Will it help if I wrap the input and output wires of my high pedals
with aluminum tape?

petemoore

Well for the tape to be effective it would need to be grounded.
 I've never read about performance of Al tape as wire shielding.
 It all depends...on what it depends on...
 How long are the wires?,
  and are they floating or next to a ground plane like the box?
   I used to keep one side [in or ouput] of the boards wires quite short, and layout the box so the other side would need to be long and shield only that side. I did a whole lot of shielding for a while, but didn't notice any difference between the noise levels of the shielded builds and builds just with short runs and /or slightly longer runs being near a ground plane.
Convention creates following, following creates convention.

Alex C

I recently purchased some tubular copper braid from All Electronics.  $1 for 3 feet.

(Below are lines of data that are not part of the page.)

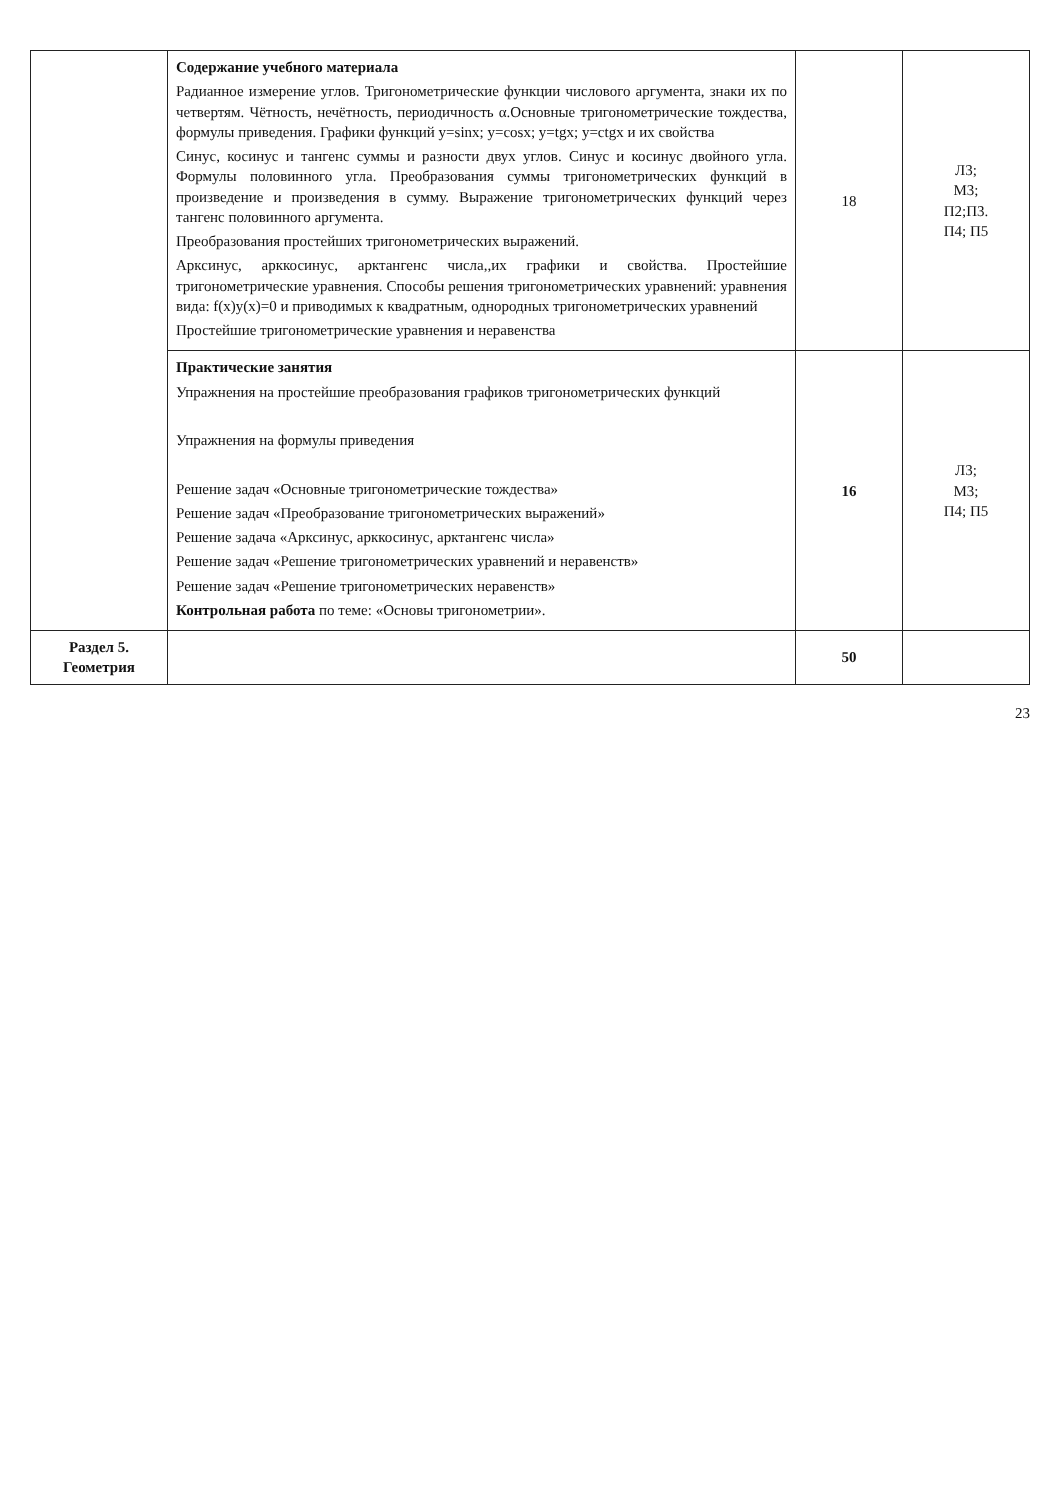| | Содержание учебного материала Радианное измерение углов. Тригонометрические функции числового аргумента, знаки их по четвертям. Чётность, нечётность, периодичность α.Основные тригонометрические тождества, формулы приведения. Графики функций y=sinx; y=cosx; y=tgx; y=ctgx и их свойства Синус, косинус и тангенс суммы и разности двух углов. Синус и косинус двойного угла. Формулы половинного угла. Преобразования суммы тригонометрических функций в произведение и произведения в сумму. Выражение тригонометрических функций через тангенс половинного аргумента. Преобразования простейших тригонометрических выражений. Арксинус, арккосинус, арктангенс числа,,их графики и свойства. Простейшие тригонометрические уравнения. Способы решения тригонометрических уравнений: уравнения вида: f(x)y(x)=0 и приводимых к квадратным, однородных тригонометрических уравнений Простейшие тригонометрические уравнения и неравенства | 18 | Л3; М3; П2;П3. П4; П5 |
| | Практические занятия Упражнения на простейшие преобразования графиков тригонометрических функций Упражнения на формулы приведения Решение задач «Основные тригонометрические тождества» Решение задач «Преобразование тригонометрических выражений» Решение задача «Арксинус, арккосинус, арктангенс числа» Решение задач «Решение тригонометрических уравнений и неравенств» Решение задач «Решение тригонометрических неравенств» Контрольная работа по теме: «Основы тригонометрии». | 16 | Л3; М3; П4; П5 |
| Раздел 5. Геометрия | | 50 | |
23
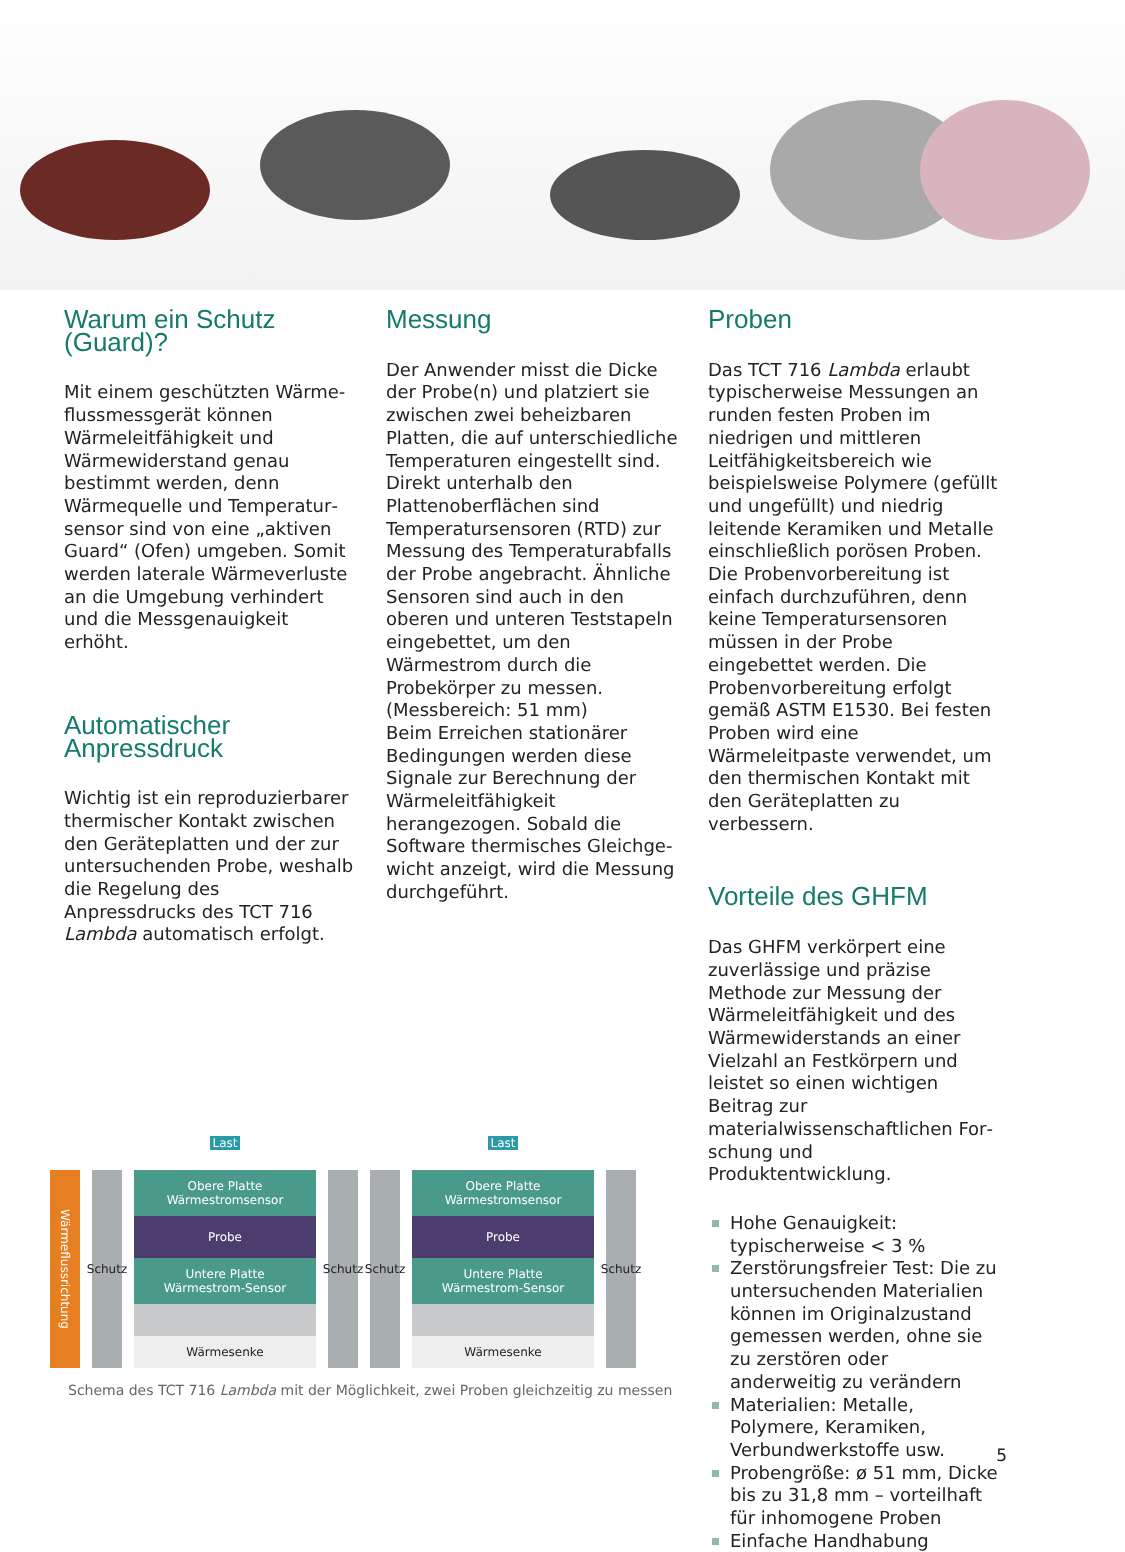Warum ein Schutz (Guard)?
Mit einem geschützten Wärme­flussmessgerät können Wärmeleit­fähigkeit und Wärmewiderstand genau bestimmt werden, denn Wärmequelle und Temperatur­sensor sind von eine „aktiven Guard“ (Ofen) umgeben. Somit werden laterale Wärmeverluste an die Umgebung verhindert und die Messgenauigkeit erhöht.
Automatischer Anpressdruck
Wichtig ist ein reproduzierbarer thermischer Kontakt zwischen den Geräteplatten und der zur untersuchenden Probe, weshalb die Regelung des Anpressdrucks des TCT 716 Lambda automatisch erfolgt.
Messung
Der Anwender misst die Dicke der Probe(n) und platziert sie zwischen zwei beheizbaren Platten, die auf unterschiedliche Temperaturen eingestellt sind. Direkt unterhalb den Plattenoberflächen sind Temperatursensoren (RTD) zur Messung des Temperaturabfalls der Probe angebracht. Ähnliche Sensoren sind auch in den oberen und unteren Teststapeln einge­bettet, um den Wärmestrom durch die Probekörper zu messen. (Messbereich: 51 mm)
Beim Erreichen stationärer Bedin­gungen werden diese Signale zur Berechnung der Wärmeleitfä­higkeit herangezogen. Sobald die Software thermisches Gleichge­wicht anzeigt, wird die Messung durchgeführt.
Proben
Das TCT 716 Lambda erlaubt typischerweise Messungen an runden festen Proben im niedrigen und mittleren Leitfähigkeitsbe­reich wie beispielsweise Polymere (gefüllt und ungefüllt) und niedrig leitende Keramiken und Metalle einschließlich porösen Proben. Die Probenvorbereitung ist einfach durchzuführen, denn keine Temperatursensoren müssen in der Probe eingebettet werden. Die Probenvorbereitung erfolgt gemäß ASTM E1530. Bei festen Proben wird eine Wärmeleitpaste verwendet, um den thermischen Kontakt mit den Geräteplatten zu verbessern.
Vorteile des GHFM
Das GHFM verkörpert eine zuver­lässige und präzise Methode zur Messung der Wärmeleitfähigkeit und des Wärmewiderstands an einer Vielzahl an Festkörpern und leistet so einen wichtigen Beitrag zur materialwissenschaftlichen For­schung und Produktentwicklung.
Hohe Genauigkeit: typischerweise < 3 %
Zerstörungsfreier Test: Die zu untersuchenden Materialien können im Originalzustand gemessen werden, ohne sie zu zerstören oder anderweitig zu verändern
Materialien: Metalle, Polymere, Keramiken, Verbundwerkstoffe usw.
Probengröße: ø 51 mm, Dicke bis zu 31,8 mm – vorteilhaft für inhomogene Proben
Einfache Handhabung
Wärmeflussrichtung
Schutz
Last
Obere Platte
Wärmestromsensor
Probe
Untere Platte
Wärmestrom-Sensor
Wärmesenke
Schutz
Schutz
Last
Obere Platte
Wärmestromsensor
Probe
Untere Platte
Wärmestrom-Sensor
Wärmesenke
Schutz
Schema des TCT 716 Lambda mit der Möglichkeit, zwei Proben gleichzeitig zu messen
5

http://www.allelectronics.com/cgi-bin/category.cgi?category=search&item=GS-16&type=store

You can just slide this over your in/out wires and solder a ground wire directly to the shield.  I like to brush on a few coats of liquid electrical tape when I'm done, unless there's no danger of the exposed shield shorting to another part of the circuit.   Simple!  I do this because I've had trouble finding good quality shielded wire at a decent price.

Alex

petemoore

Great Source for shielding...the kind you can 'add' is computer monitor tube shielding braided tube.
 There's enough in one monitor to do many shieldings, looks good, I haven't tried it.
 I use the shielded wires in monitors, vcr's and old tape decks, one end is usually already prepared...
Convention creates following, following creates convention.

Lonestarjohnny

heatshrink tubing, best dollar ya ever spent for insulating wire's from shorting out.